Our study had several limitations. First, not all the subjects of this
study underwent state-of-theart CT or dual-phase helical CT. However, because
hepatic arterial phase scans in general are not necessarily required for
preoperative evaluation of patients with colorectal carcinoma and because
repeated CT examination was also deemed unethical, the results shown in this
study may be important for the assessment of the liver in these patients in
the routine practice of radiology. Second, histologic proof was not available
for nonresected segments because of ethical considerations. The reference
standard we used was based on all available follow-up imaging data combined
with all available clinical data. Because a suboptimal standard of reference
may result in a too-small fraction of small lesions and overestimation of the
detection rate [28], some
small lesions were probably present that were not detected either on
preoperative imaging or at surgery. In our experience, the statistical
differences between the two techniques remained when the analyses were
restricted to patients with histopathologic confirmation. Third, the section
thickness used for MRI was 8 mm, whereas the section thickness used for CT was
58 mm.

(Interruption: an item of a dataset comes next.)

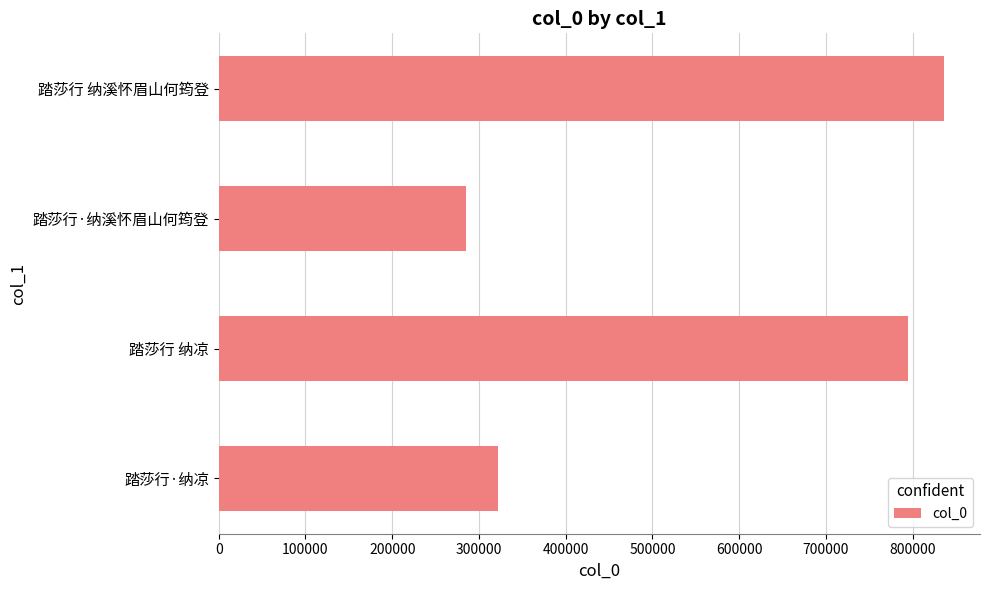

Read the value at 踏莎行 纳溪怀眉山何筠登.

835656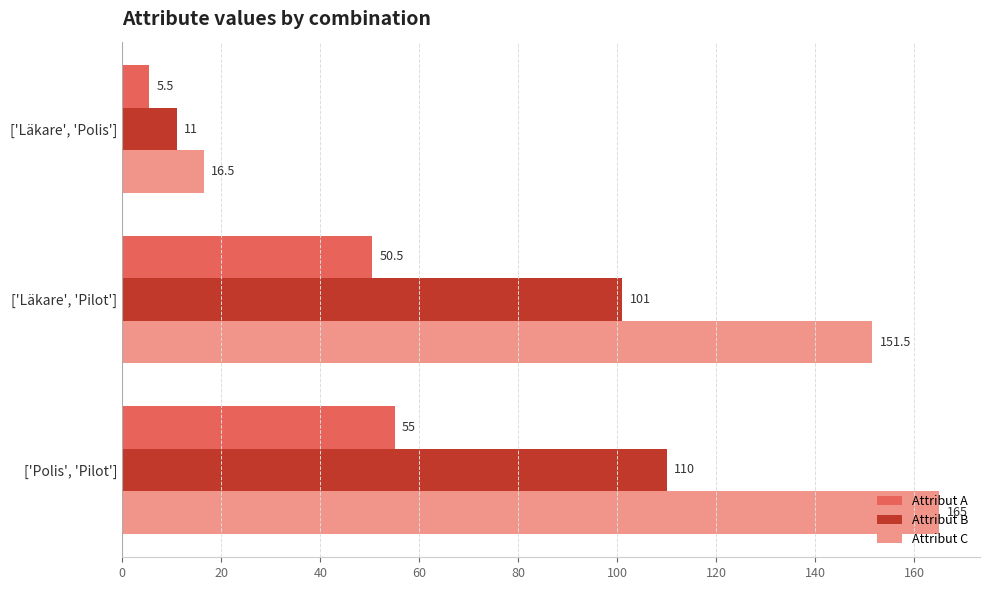

What is the maximum value for Attribut B?

110.0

The use of the thicker sections in MRI was based on
considerations of an adequate signal-to-noise ratio. Also, although CT was
performed with a 512 x 512 matrix, MRI was performed with a 132 x
256 matrix. If voxel sizes were identical for MRI and CT, an improvement with
greater statistical significance would have been seen for MRI. In addition, we
did not use fat suppression for MnDPDP-enhanced T1-weighted sequences although
that is generally recommended. Finally, our study of MnDPDP is of limited use,
considering the recent trend toward the use of gadolinium-based liver-specific
contrast agents.
In conclusion, the results of our study show no significant difference
between MnDPDP-enhanced MRI and helical CT for detecting focal hepatic lesions
in patients with colorectal carcinoma. However, MnDPDP-enhanced MRI is
superior to helical CT in characterization of focal hepatic lesions, and it
not infrequently changes the diagnosis, especially when the lesion is small,
although this finding may be subject to interobserver variability.
MnDPDP-enhanced MRI, with heavily T2-weighted sequences, is recommended for
the evaluation of focal hepatic lesions in patients with colorectal carcinoma
because it improves the characterization of these lesions and the detection of
small hepatic metastases in these patients.